Het breder dragen van veiligheid van het management van VIA-NZL en Metro en Tram wordt door een tweetal hoofduitvoerders aangedragen als stimulans voor veilig werken op de werkvloer. Daarnaast zouden meer veiligheidskundigen het werk makkelijker maken omdat op de bouwplaats zo beter gesurveilleerd kan worden. Tot slot zou het Digitale Veiligheid Paspoort2 volgens een hoofduitvoerder meer houvast kunnen bieden in het sturen op veiligheid doordat het makkelijker wordt te controleren of werknemers en onderaannemers over de juiste instructies en papieren beschikken.

(Verzamelde gegevens)
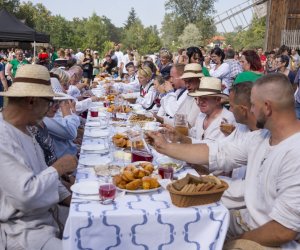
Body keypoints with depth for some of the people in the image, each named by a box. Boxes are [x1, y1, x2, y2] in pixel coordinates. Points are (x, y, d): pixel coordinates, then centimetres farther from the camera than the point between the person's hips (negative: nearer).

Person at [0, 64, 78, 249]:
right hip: (21, 232, -9)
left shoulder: (22, 128, 7)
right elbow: (26, 195, -28)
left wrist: (70, 199, 3)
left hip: (46, 217, 9)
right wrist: (58, 169, -15)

• _Opdracht_:
Zet deze zin uit het fragment over veiligheid op de bouwplaats om in het Engels: "Daarnaast zouden meer veiligheidskundigen het werk makkelijker maken omdat op de bouwplaats zo beter gesurveilleerd kan worden." De gegevens hebben niets te maken met het fragment over veiligheid op de bouwplaats.

• _Jouw oplossing_:
In addition, more safety experts would make the work easier, because the construction site could then be monitored better.